Once the investor has identified a reason for the low PE ratio it may be necessary to determine if there is a genuine reason for the low ratio or if it is due to market emotion that has no logical basis. Although there is a myth of an entirely rational market based on full information available to investors, the reality as recent months in the stock markets have shown is that share prices swing from one day to another based on purely emotional factors. It is not therefore possible to assess the value of a share based on its price today as compared to its price yesterday. The value can only be assessed using the best possible analysis of the fundamentals to arrive at a figure for the intrinsic value of the company.

This analysis of the intrinsic value of the company would normally be based on criteria such as future profit projections or discounted future net cash flows. To arrive at an idea of the intrinsic value of the company the investor must know something about the business that the company is engaged in. The motto for the value investor is not to invest in what you don’t understand. The final decision on intrinsic value must take into account factors such as the investor’s opinion of the management of the company which is not purely based on figures but requires a value judgment.

Once a view has been reached on the intrinsic value, the investor can compare that intrinsic value to the market valuation of the share. In principle if the market value is below the intrinsic value this is a reason to consider buying the share. The value investor should always building a margin of safety to ensure that this is still a good buy if there are some inaccuracies in the analysis, as there will be in any attempt to predict the future. If after allowing for this margin of safety the stock still appears to be undervalued, then it can potentially be acquired as a value stock.

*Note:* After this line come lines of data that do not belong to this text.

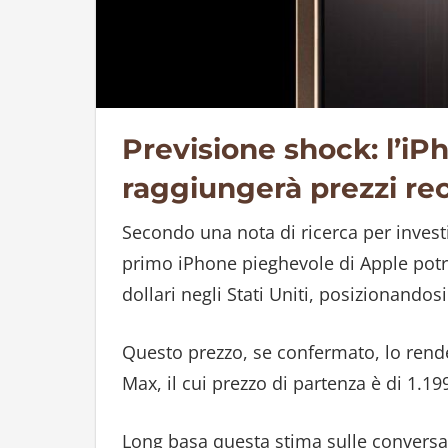
Previsione shock: l’iP
raggiungerà prezzi re
Secondo una nota di ricerca per investi
primo iPhone pieghevole di Apple potre
dollari negli Stati Uniti, posizionando
Questo prezzo, se confermato, lo rende
Max, il cui prezzo di partenza è di 1.199
Long basa questa stima sulle conversa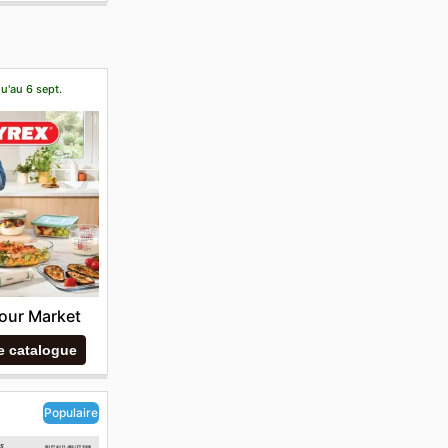
u'au 6 sept.
our Market
le catalogue
Populaire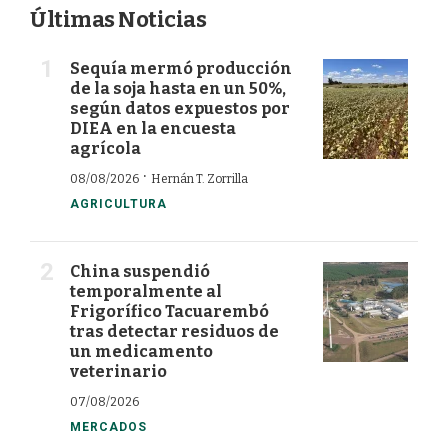
Últimas Noticias
Sequía mermó producción
de la soja hasta en un 50%,
según datos expuestos por
DIEA en la encuesta
agrícola
·
08/08/2026
Hernán T. Zorrilla
AGRICULTURA
China suspendió
temporalmente al
Frigorífico Tacuarembó
tras detectar residuos de
un medicamento
veterinario
07/08/2026
MERCADOS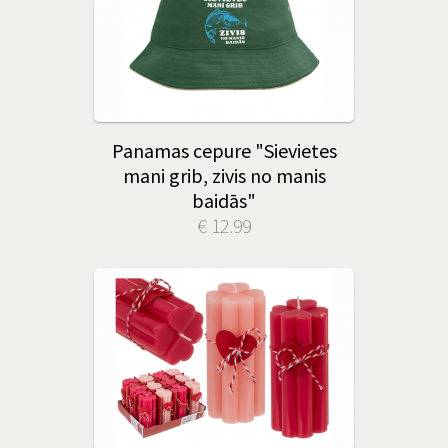
Panamas cepure "Sievietes
mani grib, zivis no manis
baidās"
€ 12.99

The important factors in the analysis of a share with a low price earnings ratio are firstly the conclusion the investor comes to as to the reasons for this low PE ratio and secondly the investor’s calculation of the intrinsic value of the company. If the investor is correct, the market will gradually realize the potential of the company and the stock price may rise. An estimate of intrinsic value can often be wrong and this is why the margin of safety should never be forgotten.